Scope change indicates that a successful exploit can impact resources or systems beyond the vulnerable ColdFusion component itself. This means an attacker may be able to use a compromised ColdFusion instance to affect other connected systems, databases, or services, amplifying the risk of lateral movement and broader infrastructure compromise.
Is this vulnerability currently being exploited in the wild?
As of the published date, this vulnerability is not listed on the CISA Known Exploited Vulnerabilities (KEV) catalog, suggesting no confirmed active exploitation has been publicly reported. However, the absence of KEV listing does not guarantee the vulnerability has not been discovered or weaponized by threat actors—maintain vigilant monitoring and prioritize patches accordingly.

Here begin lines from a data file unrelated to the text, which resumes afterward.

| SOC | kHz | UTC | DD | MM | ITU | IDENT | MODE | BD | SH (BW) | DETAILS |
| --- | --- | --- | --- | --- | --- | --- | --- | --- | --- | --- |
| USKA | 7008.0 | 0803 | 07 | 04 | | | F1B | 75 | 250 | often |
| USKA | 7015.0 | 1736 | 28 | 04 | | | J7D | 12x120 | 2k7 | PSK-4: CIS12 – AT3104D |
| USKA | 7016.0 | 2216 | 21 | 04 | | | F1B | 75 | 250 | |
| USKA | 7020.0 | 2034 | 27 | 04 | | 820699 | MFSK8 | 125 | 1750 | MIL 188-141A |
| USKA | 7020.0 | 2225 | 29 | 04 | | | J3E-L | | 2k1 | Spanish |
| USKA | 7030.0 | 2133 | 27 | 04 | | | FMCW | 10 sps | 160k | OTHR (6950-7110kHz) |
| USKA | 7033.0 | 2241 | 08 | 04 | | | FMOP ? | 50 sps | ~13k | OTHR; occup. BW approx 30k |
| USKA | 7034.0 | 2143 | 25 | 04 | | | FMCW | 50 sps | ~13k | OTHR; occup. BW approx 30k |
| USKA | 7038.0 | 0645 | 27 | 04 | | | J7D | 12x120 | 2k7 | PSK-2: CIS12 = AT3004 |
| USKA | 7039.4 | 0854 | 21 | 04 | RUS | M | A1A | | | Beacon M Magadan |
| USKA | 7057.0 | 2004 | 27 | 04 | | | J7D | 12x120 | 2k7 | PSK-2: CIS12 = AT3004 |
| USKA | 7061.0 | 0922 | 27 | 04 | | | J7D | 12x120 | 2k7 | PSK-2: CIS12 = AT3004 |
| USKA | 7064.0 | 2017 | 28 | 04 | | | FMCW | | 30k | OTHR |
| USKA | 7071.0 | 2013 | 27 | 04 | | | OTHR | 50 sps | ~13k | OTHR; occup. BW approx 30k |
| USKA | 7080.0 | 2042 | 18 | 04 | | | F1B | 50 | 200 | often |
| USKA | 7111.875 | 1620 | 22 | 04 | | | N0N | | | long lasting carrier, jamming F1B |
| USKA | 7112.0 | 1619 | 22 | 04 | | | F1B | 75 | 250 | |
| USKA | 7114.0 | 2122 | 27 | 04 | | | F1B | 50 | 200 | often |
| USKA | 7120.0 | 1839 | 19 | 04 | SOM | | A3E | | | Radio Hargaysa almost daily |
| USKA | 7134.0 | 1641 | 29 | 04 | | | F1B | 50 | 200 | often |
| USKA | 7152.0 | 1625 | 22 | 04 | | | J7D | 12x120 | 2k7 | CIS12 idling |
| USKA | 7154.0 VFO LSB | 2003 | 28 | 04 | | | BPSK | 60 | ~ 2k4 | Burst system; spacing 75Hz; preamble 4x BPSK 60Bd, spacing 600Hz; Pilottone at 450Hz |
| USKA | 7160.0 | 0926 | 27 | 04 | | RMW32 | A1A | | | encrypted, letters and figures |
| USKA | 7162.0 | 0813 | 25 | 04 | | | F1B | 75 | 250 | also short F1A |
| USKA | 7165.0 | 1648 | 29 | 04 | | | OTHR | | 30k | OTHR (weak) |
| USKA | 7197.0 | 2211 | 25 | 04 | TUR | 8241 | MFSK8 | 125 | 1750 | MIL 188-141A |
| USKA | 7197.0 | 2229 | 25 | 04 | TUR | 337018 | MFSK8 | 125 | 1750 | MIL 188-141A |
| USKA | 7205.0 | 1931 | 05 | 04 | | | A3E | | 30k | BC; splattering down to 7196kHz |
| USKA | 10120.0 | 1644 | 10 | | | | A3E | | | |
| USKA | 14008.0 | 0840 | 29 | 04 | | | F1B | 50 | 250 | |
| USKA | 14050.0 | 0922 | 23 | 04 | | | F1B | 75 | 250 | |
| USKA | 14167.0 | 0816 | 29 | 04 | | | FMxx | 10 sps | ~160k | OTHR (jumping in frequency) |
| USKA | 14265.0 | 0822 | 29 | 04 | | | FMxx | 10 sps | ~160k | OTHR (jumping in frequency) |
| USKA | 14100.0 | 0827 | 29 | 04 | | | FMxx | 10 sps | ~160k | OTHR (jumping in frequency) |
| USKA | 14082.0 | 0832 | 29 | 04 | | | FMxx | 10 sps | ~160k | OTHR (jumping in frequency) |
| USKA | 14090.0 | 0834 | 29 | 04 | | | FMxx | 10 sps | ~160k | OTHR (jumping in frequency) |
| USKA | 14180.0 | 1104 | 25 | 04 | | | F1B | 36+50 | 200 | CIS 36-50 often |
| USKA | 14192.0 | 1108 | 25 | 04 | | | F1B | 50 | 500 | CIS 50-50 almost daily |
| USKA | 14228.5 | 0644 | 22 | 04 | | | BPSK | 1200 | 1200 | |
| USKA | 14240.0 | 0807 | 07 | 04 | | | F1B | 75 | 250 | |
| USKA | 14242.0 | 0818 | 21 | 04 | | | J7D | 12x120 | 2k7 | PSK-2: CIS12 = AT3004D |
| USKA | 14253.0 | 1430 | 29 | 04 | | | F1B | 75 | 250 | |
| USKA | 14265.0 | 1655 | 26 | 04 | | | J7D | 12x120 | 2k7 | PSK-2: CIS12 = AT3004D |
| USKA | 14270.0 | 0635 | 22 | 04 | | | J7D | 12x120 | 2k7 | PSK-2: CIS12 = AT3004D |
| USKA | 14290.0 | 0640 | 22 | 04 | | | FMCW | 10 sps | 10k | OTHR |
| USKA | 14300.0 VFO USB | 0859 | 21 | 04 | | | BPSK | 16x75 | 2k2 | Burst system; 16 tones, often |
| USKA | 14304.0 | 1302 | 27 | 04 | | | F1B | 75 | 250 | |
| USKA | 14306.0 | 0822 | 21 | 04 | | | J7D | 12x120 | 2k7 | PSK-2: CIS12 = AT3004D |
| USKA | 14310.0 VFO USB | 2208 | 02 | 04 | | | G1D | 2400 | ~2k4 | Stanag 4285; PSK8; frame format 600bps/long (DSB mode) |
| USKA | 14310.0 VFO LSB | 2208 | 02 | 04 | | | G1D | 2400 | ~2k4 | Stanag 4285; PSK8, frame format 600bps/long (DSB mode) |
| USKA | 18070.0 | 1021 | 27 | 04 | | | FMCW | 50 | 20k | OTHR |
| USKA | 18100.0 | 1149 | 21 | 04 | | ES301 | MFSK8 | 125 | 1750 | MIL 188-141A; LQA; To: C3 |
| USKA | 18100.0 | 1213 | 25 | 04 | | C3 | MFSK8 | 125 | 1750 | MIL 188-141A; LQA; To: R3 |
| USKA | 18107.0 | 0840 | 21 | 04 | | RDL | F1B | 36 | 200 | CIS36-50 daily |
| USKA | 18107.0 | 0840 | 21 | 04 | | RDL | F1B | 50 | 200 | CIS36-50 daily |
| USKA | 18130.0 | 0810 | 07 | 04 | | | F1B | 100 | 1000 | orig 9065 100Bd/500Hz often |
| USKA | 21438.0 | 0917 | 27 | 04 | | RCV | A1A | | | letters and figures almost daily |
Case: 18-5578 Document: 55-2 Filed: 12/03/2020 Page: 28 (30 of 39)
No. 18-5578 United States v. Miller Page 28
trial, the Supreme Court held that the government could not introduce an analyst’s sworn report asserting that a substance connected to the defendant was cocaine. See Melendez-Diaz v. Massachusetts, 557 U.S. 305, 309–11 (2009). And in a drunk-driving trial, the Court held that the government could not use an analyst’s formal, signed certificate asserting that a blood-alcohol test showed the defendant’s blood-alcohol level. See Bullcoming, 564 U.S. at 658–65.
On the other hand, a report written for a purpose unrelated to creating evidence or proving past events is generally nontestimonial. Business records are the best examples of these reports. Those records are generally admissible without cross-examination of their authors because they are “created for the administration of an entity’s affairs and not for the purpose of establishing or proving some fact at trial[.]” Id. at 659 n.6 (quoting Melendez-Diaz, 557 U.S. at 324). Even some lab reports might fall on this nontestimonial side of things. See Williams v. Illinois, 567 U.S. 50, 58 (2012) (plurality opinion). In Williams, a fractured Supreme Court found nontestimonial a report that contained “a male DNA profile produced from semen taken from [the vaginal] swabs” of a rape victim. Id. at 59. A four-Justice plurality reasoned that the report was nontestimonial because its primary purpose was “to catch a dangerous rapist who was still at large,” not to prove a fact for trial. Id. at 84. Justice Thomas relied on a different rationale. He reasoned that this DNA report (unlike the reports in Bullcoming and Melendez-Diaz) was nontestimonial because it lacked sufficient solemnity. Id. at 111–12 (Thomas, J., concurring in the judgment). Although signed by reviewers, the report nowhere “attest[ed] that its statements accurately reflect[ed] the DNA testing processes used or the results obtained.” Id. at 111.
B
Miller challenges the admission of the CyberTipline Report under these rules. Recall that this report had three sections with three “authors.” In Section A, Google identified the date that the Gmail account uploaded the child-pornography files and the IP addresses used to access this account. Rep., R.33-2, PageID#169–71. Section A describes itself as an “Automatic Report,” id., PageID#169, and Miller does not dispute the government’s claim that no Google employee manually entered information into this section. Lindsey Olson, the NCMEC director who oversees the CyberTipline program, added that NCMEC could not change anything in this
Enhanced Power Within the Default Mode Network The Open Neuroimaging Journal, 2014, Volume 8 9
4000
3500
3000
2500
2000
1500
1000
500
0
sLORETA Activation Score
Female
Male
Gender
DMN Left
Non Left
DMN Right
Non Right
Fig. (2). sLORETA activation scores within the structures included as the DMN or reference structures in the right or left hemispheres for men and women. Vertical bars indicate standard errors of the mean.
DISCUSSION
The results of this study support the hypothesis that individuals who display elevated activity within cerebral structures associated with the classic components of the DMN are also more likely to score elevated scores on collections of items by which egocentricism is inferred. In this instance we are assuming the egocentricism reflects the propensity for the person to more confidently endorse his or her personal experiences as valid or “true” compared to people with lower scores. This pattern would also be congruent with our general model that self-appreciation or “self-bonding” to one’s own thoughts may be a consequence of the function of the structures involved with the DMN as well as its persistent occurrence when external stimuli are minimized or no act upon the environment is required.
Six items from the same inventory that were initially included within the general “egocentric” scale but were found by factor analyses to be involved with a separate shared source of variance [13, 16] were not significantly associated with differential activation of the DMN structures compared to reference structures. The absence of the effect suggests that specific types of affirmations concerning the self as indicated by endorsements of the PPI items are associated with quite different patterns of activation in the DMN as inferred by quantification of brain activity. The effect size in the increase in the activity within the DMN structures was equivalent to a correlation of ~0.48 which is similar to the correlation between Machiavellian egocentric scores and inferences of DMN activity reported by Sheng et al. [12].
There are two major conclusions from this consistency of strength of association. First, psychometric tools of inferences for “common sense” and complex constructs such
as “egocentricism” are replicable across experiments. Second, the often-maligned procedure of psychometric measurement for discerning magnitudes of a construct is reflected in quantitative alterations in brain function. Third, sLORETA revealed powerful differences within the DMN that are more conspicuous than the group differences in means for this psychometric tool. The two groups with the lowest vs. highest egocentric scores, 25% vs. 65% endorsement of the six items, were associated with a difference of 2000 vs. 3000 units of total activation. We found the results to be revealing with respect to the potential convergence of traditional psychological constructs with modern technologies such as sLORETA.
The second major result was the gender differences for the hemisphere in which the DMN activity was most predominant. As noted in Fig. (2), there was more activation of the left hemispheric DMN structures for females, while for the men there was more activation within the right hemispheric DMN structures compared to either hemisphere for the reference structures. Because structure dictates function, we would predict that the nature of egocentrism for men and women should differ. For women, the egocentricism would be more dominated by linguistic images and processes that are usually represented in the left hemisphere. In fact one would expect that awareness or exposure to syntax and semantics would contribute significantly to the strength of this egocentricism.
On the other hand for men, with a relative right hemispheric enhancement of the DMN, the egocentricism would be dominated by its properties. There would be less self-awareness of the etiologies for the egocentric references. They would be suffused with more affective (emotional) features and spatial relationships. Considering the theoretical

What if we cannot patch immediately?
Implement compensating controls: restrict network access to ColdFusion instances using firewalls and VLANs, enforce multi-factor authentication for administrative access, and maintain detailed logging of all ColdFusion activity. Reduce the attack surface by disabling unnecessary ColdFusion services and extensions. These measures reduce but do not eliminate risk; patching remains the definitive remediation.
This analysis is provided for informational purposes and reflects the vulnerability details as published on the date indicated. Organizations must verify all technical details, affected versions, and patch availability directly against Adobe's official security advisories before making deployment or remediation decisions. SEC.co assumes no liability for accuracy of vendor-provided information or for consequences of remediation actions taken based on this analysis. Always test security patches in non-production environments first. This document does not constitute legal, compliance, or security advice. Source: NVD (public-domain), retrieved 2026-07-19. Analysis generated by SEC.co (claude-haiku-4-5).